- IATA: KAX; ICAO: YKBR;

Summary
- Airport type: Public
- Owner: Shire of Northampton
- Operator: Shire of Northampton
- Location: Kalbarri, Western Australia, Australia
- Elevation AMSL: 515 ft / 157 m
- Coordinates: 27°41′30″S 114°15′36″E﻿ / ﻿27.69167°S 114.26000°E

Map
- YKBR Location in Western Australia

Runways
| Direction | Length |  | Surface |
| m | ft |
| 18/36 | 1,600 | 5,249 | Asphalt |
- Sources: AIP

= Kalbarri Airport =

Airport in Western Australia

Kalbarri Airport in Kalbarri, Western Australia is owned and operated by the Shire of Northampton. The airport is approximately 10 km from the town centre.

Kalbarri Airport was opened on 22 September 2001 by the Hon. Michelle Roberts, and at the time was jointly owned by the Shire of Northampton and the former Shire of Greenough.

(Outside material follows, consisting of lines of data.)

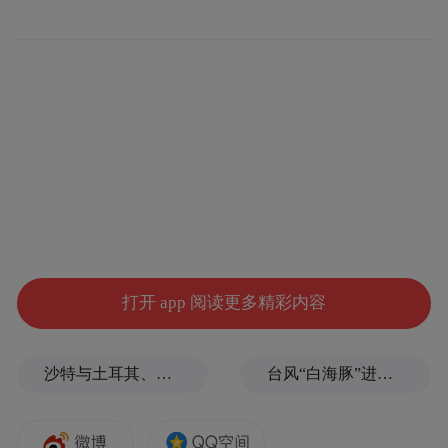
打开 app 阅读更多精彩内容
沙特与土耳其、巴基斯坦签署重磅军事协议，伊朗泼冷水！
台风“白海豚”进入24小时警戒线，最新登陆点预判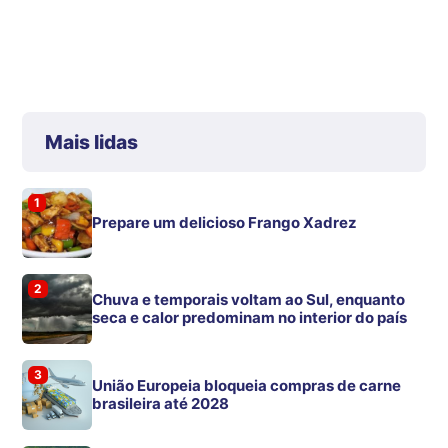
Mais lidas
1
Prepare um delicioso Frango Xadrez
2
Chuva e temporais voltam ao Sul, enquanto
seca e calor predominam no interior do país
3
União Europeia bloqueia compras de carne
brasileira até 2028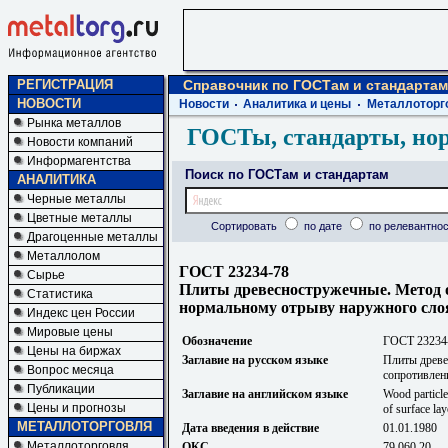
РЕГИСТРАЦИЯ
Справочник по ГОСТам и стандартам
НОВОСТИ
Новости
Аналитика и цены
Металлоторг
Рынка металлов
ГОСТы, стандарты, но
Новости компаний
Информагентства
Поиск по ГОСТам и стандартам
АНАЛИТИКА
Черные металлы
Цветные металлы
Сортировать
по дате
по релевантнос
Драгоценные металлы
Металлолом
ГОСТ 23234-78
Сырье
Плиты древесностружечные. Метод о
Статистика
нормальному отрыву наружного сло
Индекс цен России
Мировые цены
Обозначение
ГОСТ 23234
Цены на биржах
Заглавие на русском языке
Плиты древе
Вопрос месяца
сопротивлен
Публикации
Заглавие на английском языке
Wood particle
Цены и прогнозы
of surface lay
МЕТАЛЛОТОРГОВЛЯ
Дата введения в действие
01.01.1980
Металлоторговля
ОКС
79.060.20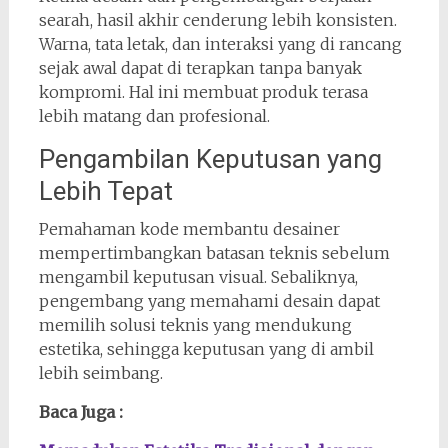
searah, hasil akhir cenderung lebih konsisten.
Warna, tata letak, dan interaksi yang di rancang
sejak awal dapat di terapkan tanpa banyak
kompromi. Hal ini membuat produk terasa
lebih matang dan profesional.
Pengambilan Keputusan yang
Lebih Tepat
Pemahaman kode membantu desainer
mempertimbangkan batasan teknis sebelum
mengambil keputusan visual. Sebaliknya,
pengembang yang memahami desain dapat
memilih solusi teknis yang mendukung
estetika, sehingga keputusan yang di ambil
lebih seimbang.
Baca Juga :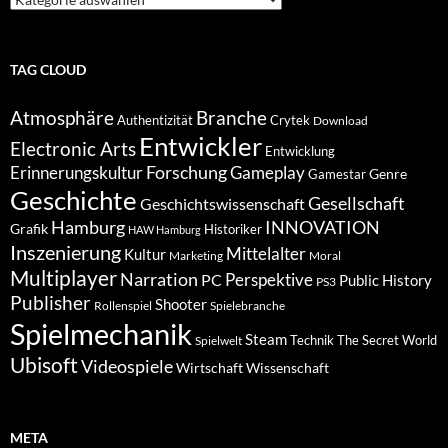
nach
Kategorien
TAG CLOUD
Atmosphäre
Branche
Authentizität
Crytek
Download
Entwickler
Electronic Arts
Entwicklung
Forschung
Gameplay
Erinnerungskultur
Genre
Gamestar
Geschichte
Gesellschaft
Geschichtswissenschaft
Hamburg
INNOVATION
Grafik
Historiker
HAW Hamburg
Inszenierung
Mittelalter
Kultur
Marketing
Moral
Multiplayer
Narration
PC
Perspektive
Public History
PS3
Publisher
Shooter
Rollenspiel
Spielebranche
Spielmechanik
Steam
Spielwelt
Technik
The Secret World
Ubisoft
Videospiele
Wissenschaft
Wirtschaft
META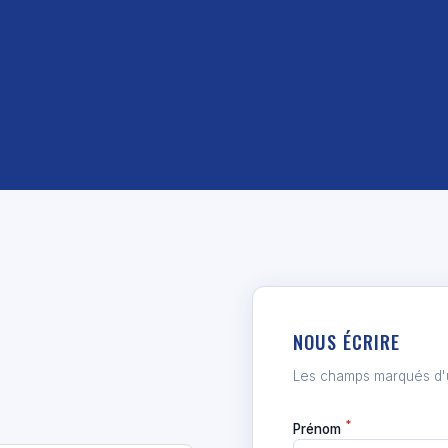
NOUS ÉCRIRE
Les champs marqués d'un
*
Prénom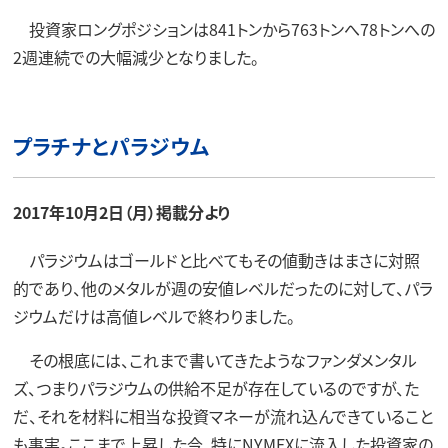
投資家ロングポジションは841トンから763トンへ78トンへの
2週連続での大幅減少となりました。
プラチナとパラジウム
2017年10月2日（月）掲載分より
パラジウムはゴールドと比べてもその値動きはまさに対照
的であり、他のメタルが週の安値レベルだったのに対して、パラ
ジウムだけは高値レベルで終わりました。
その根底には、これまで書いてきたようなファンダメンタル
ズ、つまりパラジウムの供給不足が存在しているのですが、た
だ、それを材料に相当な投資マネーが流れ込んできていること
も事実。ここまで上昇した今、特にNYMEXに流入した投資家の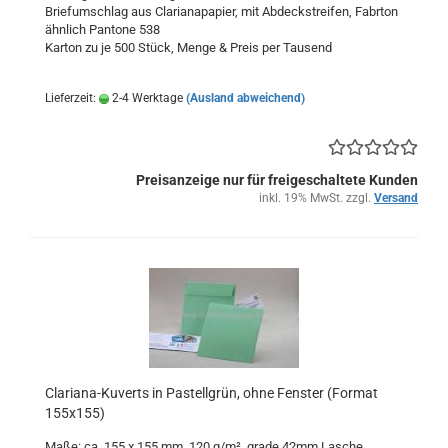
Briefumschlag aus Clarianapapier, mit Abdeckstreifen, Fabrton
ähnlich Pantone 538
Karton zu je 500 Stück, Menge & Preis per Tausend
Lieferzeit:
2-4 Werktage
(Ausland abweichend)
Preisanzeige nur für freigeschaltete Kunden
inkl. 19% MwSt. zzgl.
Versand
Clariana-Kuverts in Pastellgrün, ohne Fenster (Format
155x155)
Maße: ca. 155 x 155 mm, 120 g/m², grade 42mm Lasche,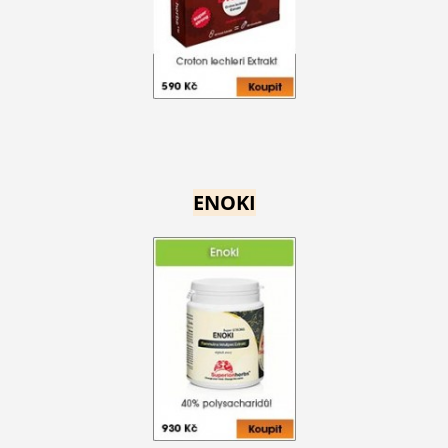
ENOKI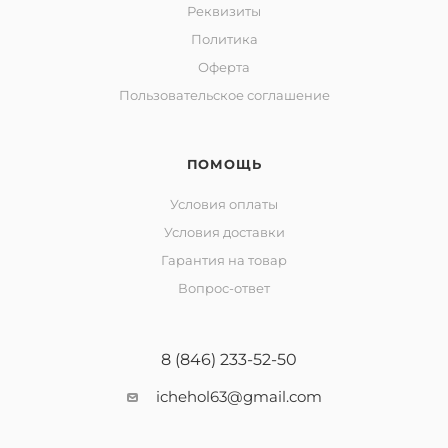
Реквизиты
Политика
Оферта
Пользовательское соглашение
ПОМОЩЬ
Условия оплаты
Условия доставки
Гарантия на товар
Вопрос-ответ
8 (846) 233-52-50
ichehol63@gmail.com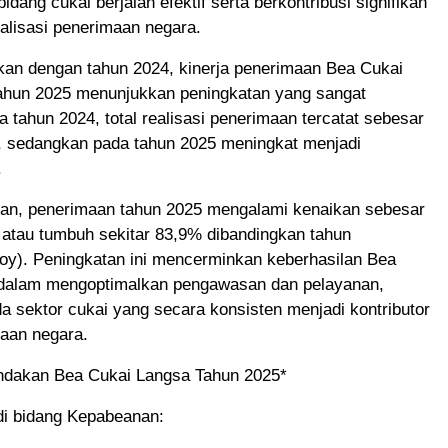
idang cukai berjalan efektif serta berkontribusi signifikan
alisasi penerimaan negara.
kan dengan tahun 2024, kinerja penerimaan Bea Cukai
ahun 2025 menunjukkan peningkatan yang sangat
da tahun 2024, total realisasi penerimaan tercatat sebesar
a, sedangkan pada tahun 2025 meningkat menjadi
.
an, penerimaan tahun 2025 mengalami kenaikan sebesar
 atau tumbuh sekitar 83,9% dibandingkan tahun
oy). Peningkatan ini mencerminkan keberhasilan Bea
dalam mengoptimalkan pengawasan dan pelayanan,
 sektor cukai yang secara konsisten menjadi kontributor
aan negara.
ndakan Bea Cukai Langsa Tahun 2025*
di bidang Kepabeanan: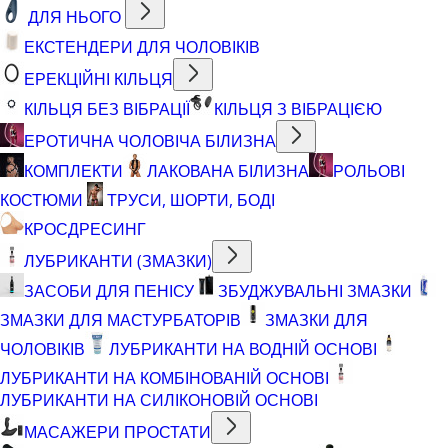
ДЛЯ НЬОГО
ЕКСТЕНДЕРИ ДЛЯ ЧОЛОВІКІВ
ЕРЕКЦІЙНІ КІЛЬЦЯ
КІЛЬЦЯ БЕЗ ВІБРАЦІЇ
КІЛЬЦЯ З ВІБРАЦІЄЮ
ЕРОТИЧНА ЧОЛОВІЧА БІЛИЗНА
КОМПЛЕКТИ
ЛАКОВАНА БІЛИЗНА
РОЛЬОВІ
КОСТЮМИ
ТРУСИ, ШОРТИ, БОДІ
КРОСДРЕСИНГ
ЛУБРИКАНТИ (ЗМАЗКИ)
ЗАСОБИ ДЛЯ ПЕНІСУ
ЗБУДЖУВАЛЬНІ ЗМАЗКИ
ЗМАЗКИ ДЛЯ МАСТУРБАТОРІВ
ЗМАЗКИ ДЛЯ
ЧОЛОВІКІВ
ЛУБРИКАНТИ НА ВОДНІЙ ОСНОВІ
ЛУБРИКАНТИ НА КОМБІНОВАНІЙ ОСНОВІ
ЛУБРИКАНТИ НА СИЛІКОНОВІЙ ОСНОВІ
МАСАЖЕРИ ПРОСТАТИ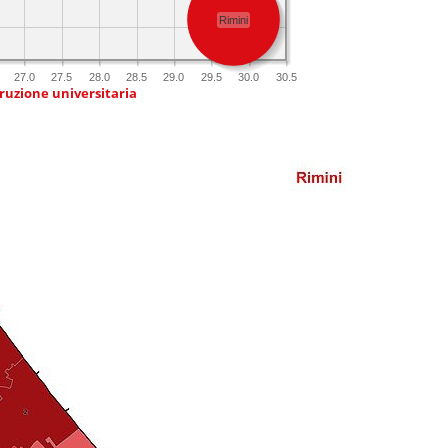
Rimini
27.0
27.5
28.0
28.5
29.0
29.5
30.0
30.5
truzione universitaria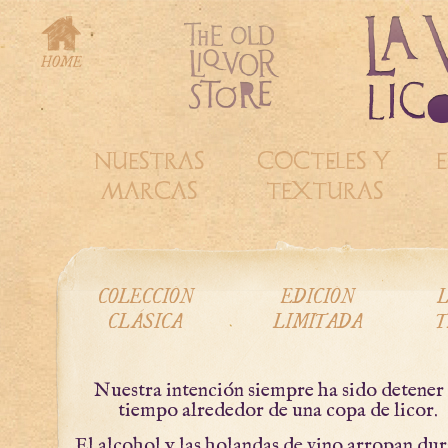
NUESTRAS
COCTELES Y
E
MARCAS
TEXTURAS
COLECCIÓN
EDICIÓN
L
CLÁSICA
LIMITADA
T
Nuestra intención siempre ha sido detener 
tiempo alrededor de una copa de licor.
El alcohol y las holandas de vino arropan du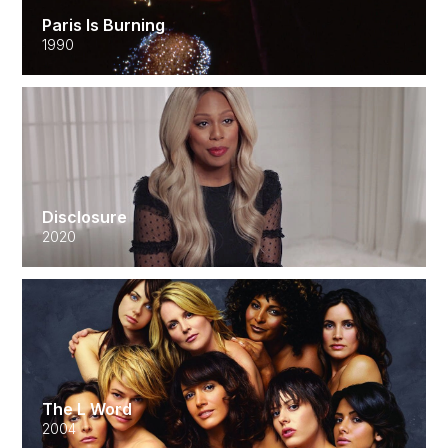
Paris Is Burning
1990
Disclosure
2020
The L Word
2004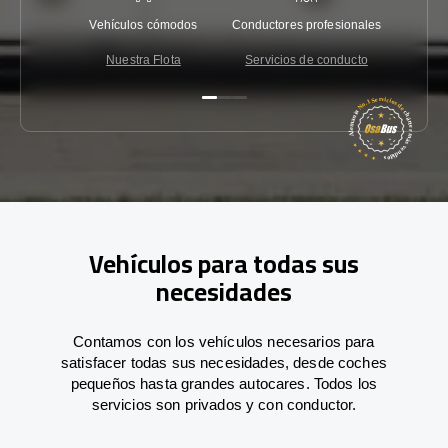
Vehículos cómodos
Conductores profesionales
Garantí
Nuestra Flota
Servicios de conducto
Co
Vehículos para todas sus
necesidades
Contamos con los vehículos necesarios para
satisfacer todas sus necesidades, desde coches
pequeños hasta grandes autocares. Todos los
servicios son privados y con conductor.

Total construction cost for the airport was $1.7 million, which was jointly funded by the WA Government's Regional Airports Development Scheme, the Shire of Northampton, the Shire of Greenough and the private sector.

The airport required assessment of environmental impact prior to construction.

== Airlines and destinations ==
Kalbarri Airport does not receive any regular passenger transport (RPT) flights, but receives visits from general aviation and charter light aircraft.

The airport was formerly serviced by Skywest Airlines with Fokker F50 aircraft.